Obia de Colin Niel : Plongeon en eaux troubles

Dans son troisième roman, Obia, Colin Niel nous emmène à nouveau loin des frontières hexagonales, jusqu’en Guyane, et nous fait découvrir comme personne ce territoire complexe, notamment dans ses relations avec le Suriname voisin. Ce polar mêle superbement narration haletante, description de territoires géographiques passionnants et fine analyse psychologique des personnages.

Tout commence à Saint-Laurent du Maroni, à la frontière du Suriname. Clifton Vankasie fuit les gendarmes qui le pourchassent. Quelques heures plus tôt, ces derniers ont découvert le corps de Willy Nicolas, vu quelques heures avant sa mort aux côtés de Clifton. Le lendemain, on retrouve un deuxième corps, un autre jeune assassiné. Les deux victimes étaient en fait des mules, censées transporter de la cocaïne jusqu’en France, trafic courant dans ces territoires. Le major Marcy, gendarme de Saint-Laurent, et le capitaine André Anato se chargent de l’enquête, qui va s’avérer plus complexe que prévue…

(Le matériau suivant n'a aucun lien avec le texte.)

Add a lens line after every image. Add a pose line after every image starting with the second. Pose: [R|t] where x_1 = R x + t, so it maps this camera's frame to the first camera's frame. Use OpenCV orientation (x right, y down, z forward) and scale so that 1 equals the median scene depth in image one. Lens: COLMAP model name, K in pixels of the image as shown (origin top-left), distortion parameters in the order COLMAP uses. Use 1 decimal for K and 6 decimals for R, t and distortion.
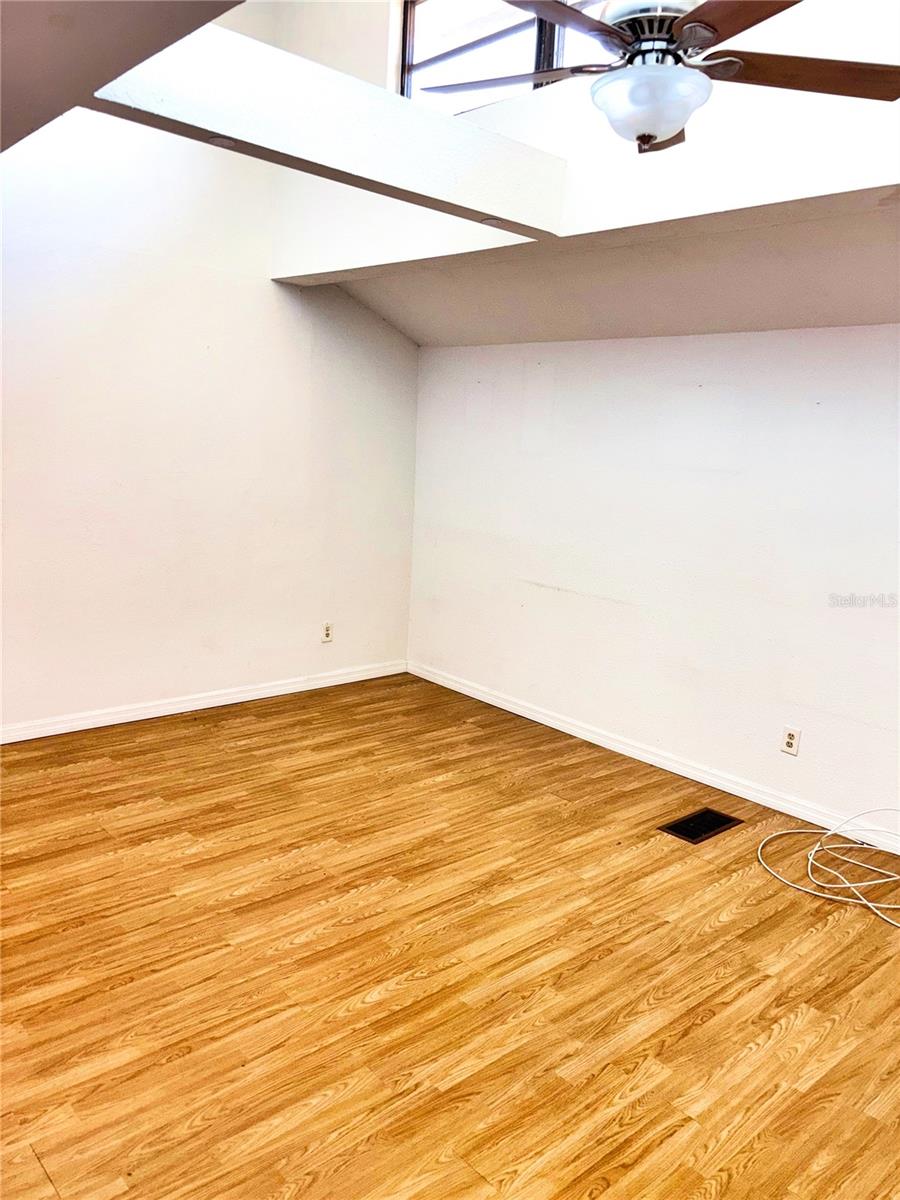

Les mots de Colin Niel nous prennent telle une drogue que l’on aurait ingurgité et qui nous pousserait à lire les 500 pages du roman presque d’une traite, sans s’arrêter, comme nous aussi « gonflés par la puissance de l’obia ». L’obia – cette préparation de guérisseur qui protège des mauvais sorts – semble nous donner des forces nouvelles. « Invincible, protégé par l’obia, rien ne pourra t’arrêter ».

Ce roman noir fouille, au-delà de l’histoire policière, un monde géopolitique complexe, entre Guyane et Suriname, ainsi que l’âme et la psychologie de chacun des personnages. C’est un polar plein de rebondissements : quand on croit l’affaire bouclée, il n’en est rien et la suite se révèle encore meilleure que la première partie.

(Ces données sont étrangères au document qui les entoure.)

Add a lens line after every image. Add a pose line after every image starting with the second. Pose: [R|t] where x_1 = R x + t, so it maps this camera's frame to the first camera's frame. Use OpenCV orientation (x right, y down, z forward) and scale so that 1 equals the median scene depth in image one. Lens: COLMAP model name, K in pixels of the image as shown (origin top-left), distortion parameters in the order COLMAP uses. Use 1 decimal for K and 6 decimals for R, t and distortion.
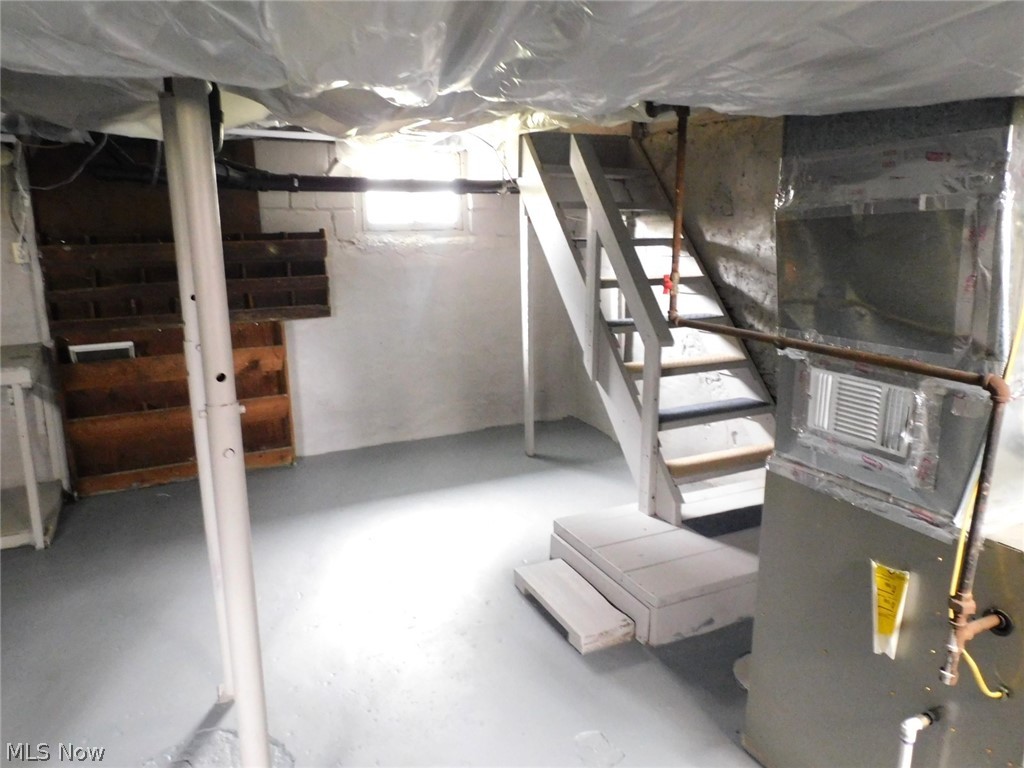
lens RADIAL K [[721.8, 0, 518.4], [0, 721.8, 382.2], [0, 0, 1]] dist [-0.000887, -0.002993]
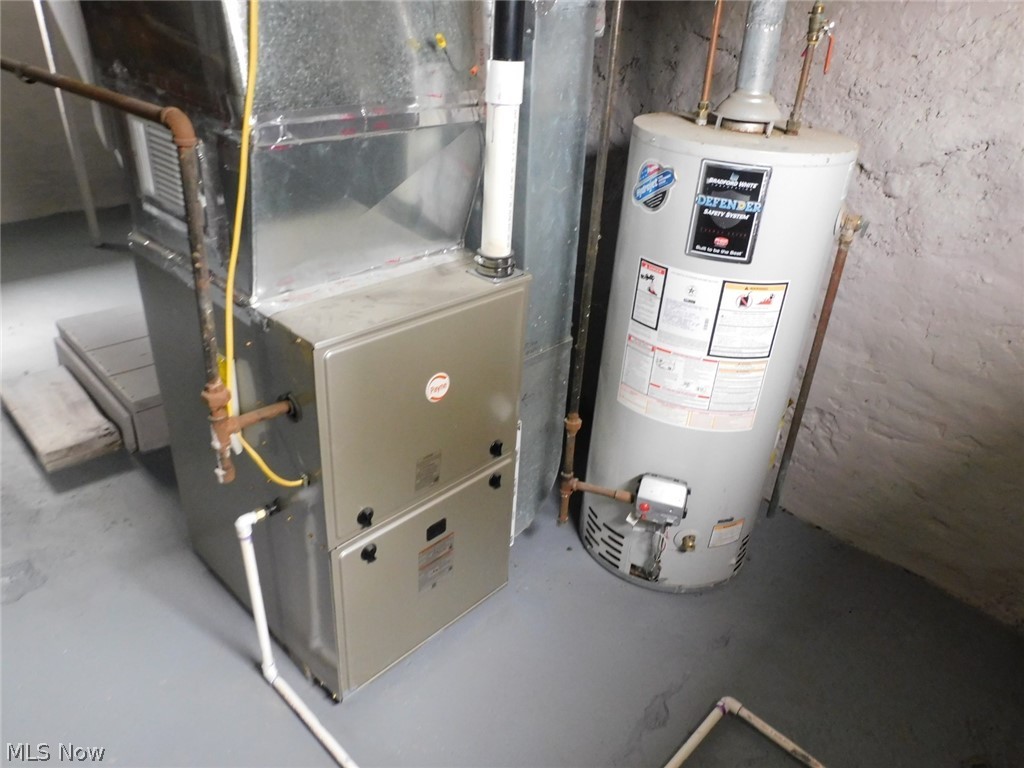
lens RADIAL K [[721.8, 0, 510.3], [0, 721.8, 380.0], [0, 0, 1]] dist [-0.000887, -0.002993]
pose [[0.945908, -0.101721, 0.308077, 0.268763], [0.009420, 0.957788, 0.287320, 0.018109], [-0.324299, -0.268876, 0.906938, 0.044000]]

Dans Obia, les personnages sont tous dessinés avec précision par l’auteur, qui a su créer pour chacun un univers propre, particulièrement crédible. Colin Niel fait alterner les points de vue et semble ainsi accorder autant d’importance à chacun de ses personnages, ce qui les rend sympathiques aux yeux du lecteur et fait qu’au fil des pages on s’attache profondément à eux. Le lecteur a l’impression d’évoluer aux côtés du capitaine Anato lors de son enquête, de partager ses découvertes, ses doutes et hésitations. Pourtant, ce personnage est présenté au début du roman comme l’outsider peu sympathique, mais Colin Niel parvient à faire sentir les failles de ce personnage. Il nous raconte son histoire familiale, ses angoisses amoureuses et ainsi le rend très humain ; il devient le complice du lecteur, son double. « Argumenter, parler de lui, de ce qu’il était vraiment, au-delà de la stature, de ces traits parfaits, de ce regard brûlant, c’était hors de ses moyens. Jamais il n’avait réussi à composer ce que tous appelaient un couple. »

La grande force de ce polar est aussi de plonger le lecteur au cœur d’un territoire complexe et méconnu : la Guyane et le Suriname. Ces lieux marquent le roman, ils lui donnent son empreinte et en deviennent presque les deux personnages principaux. Grâce à l’écriture précise et visuelle de Colin Niel, on devine les paysages, les forêts et les fleuves impétueux, « l’embouchure du fleuve et ses bancs de vase gris qui s’étiraient à fleur d’eau. Mais surtout un mur végétal moucheté de boules rouge vif : une forêt de palétuviers aux racines plongées dans l’eau salée ; et une nuée d’ibis rouges massés sur leurs perchoirs ». On partage, à travers le récit presque historique que nous livre Colin Niel, l’amour de ces habitants pour cette terre, on comprend la déchirure de l’exil ressentie par les habitants du Suriname chassés par la guerre civile.

On est transportés ailleurs, et parvenir à quitter l’univers de ce roman relève de l’exploit. Les dernières pages se parcourent avec déjà la nostalgie de cette atmosphère équatoriale.

Juliette Mantelet

Colin Niel, Obia, Les éditions du Rouergue, 496 pages, 23€.